O Governo do Distrito Federal (GDF) instituiu um grupo de trabalho responsável pela elaboração do Plano Distrital de Envelhecimento. A medida foi publicada no Diário Oficial do Distrito Federal (DODF) desta terça-feira (15) e será desenvolvida no âmbito do Conselho dos Direitos do Idoso do DF (CDI-DF).

A criação do grupo ocorre em um contexto no qual o envelhecimento da população amplia a necessidade de planejamento público de longo prazo. Saúde, assistência social, mobilidade, acessibilidade, proteção contra violência, autonomia e inclusão estão entre as áreas diretamente impactadas pelo crescimento da população idosa.

Grupo terá 18 integrantes

Segundo as informações divulgadas, o grupo de trabalho terá 18 integrantes e caráter temporário. Participarão representantes de comissões do Conselho dos Direitos do Idoso e integrantes do Fórum Distrital da Sociedade Civil em Defesa dos Direitos da Pessoa Idosa (FDDPI).

A composição inclui membros da Comissão de Políticas Públicas e Articulação com os Conselheiros Setoriais e Normas e da Comissão de Orçamento, Financiamento e Gestão do Fundo do Idoso.

O cronograma das reuniões será definido pelos próprios participantes.

Documento deverá ser construído de forma participativa

Uma das principais atribuições do grupo será elaborar o Plano Distrital de Envelhecimento de maneira participativa, reunindo representantes do CDI-DF e da sociedade civil.

Para chegar ao documento final, o GT poderá promover estudos, reuniões e outras atividades necessárias à formulação das propostas. Depois de concluído, o plano ainda precisará ser encaminhado ao plenário do Conselho dos Direitos do Idoso do DF, responsável por analisar e aprovar o texto.

A criação do grupo, portanto, representa apenas o início do processo. O conteúdo definitivo do plano e as políticas que efetivamente poderão ser implementadas dependerão das discussões e da aprovação posterior.

Desafio será transformar planejamento em política pública

A elaboração de um plano específico para o envelhecimento pode permitir que diferentes áreas do governo trabalhem de maneira articulada diante das mudanças demográficas.

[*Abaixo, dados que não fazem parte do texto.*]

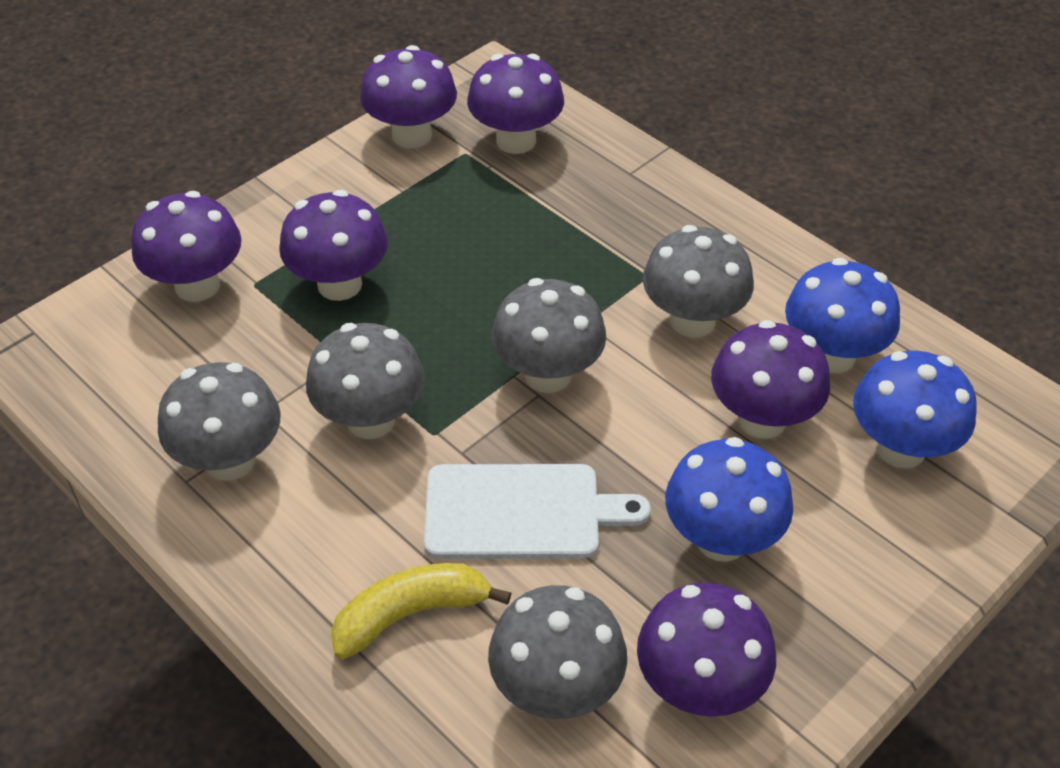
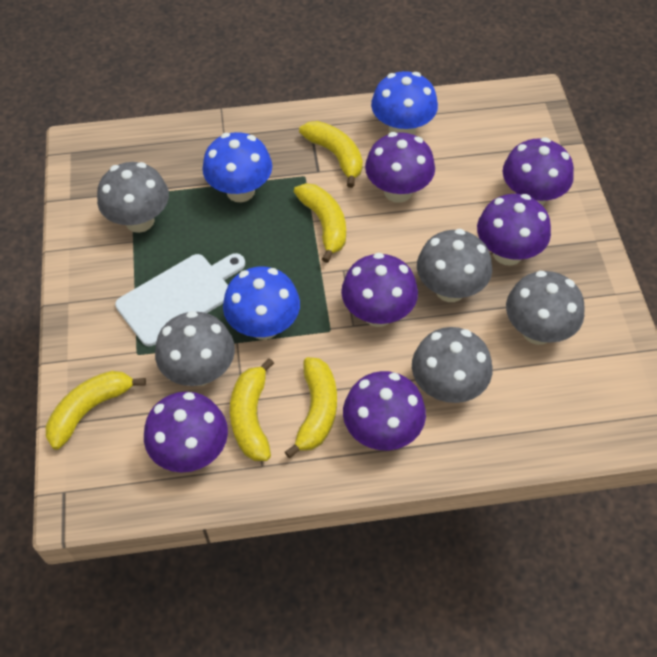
yellow banana: 1 -> 5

Mas a efetividade da iniciativa dependerá de questões que vão além da criação formal do grupo. Metas mensuráveis, prazos, definição de responsabilidades, previsão orçamentária e mecanismos de acompanhamento serão importantes para que o futuro documento produza efeitos concretos.

Outro ponto relevante será a participação das próprias pessoas idosas e das organizações que representam esse público. Ouvir quem utiliza os serviços públicos pode contribuir para identificar problemas que nem sempre aparecem nos indicadores administrativos.

Com a instituição do GT, começa agora a etapa de elaboração. A próxima questão será saber quais prioridades entrarão no Plano Distrital de Envelhecimento e como o Distrito Federal pretende transformar essas diretrizes em ações permanentes.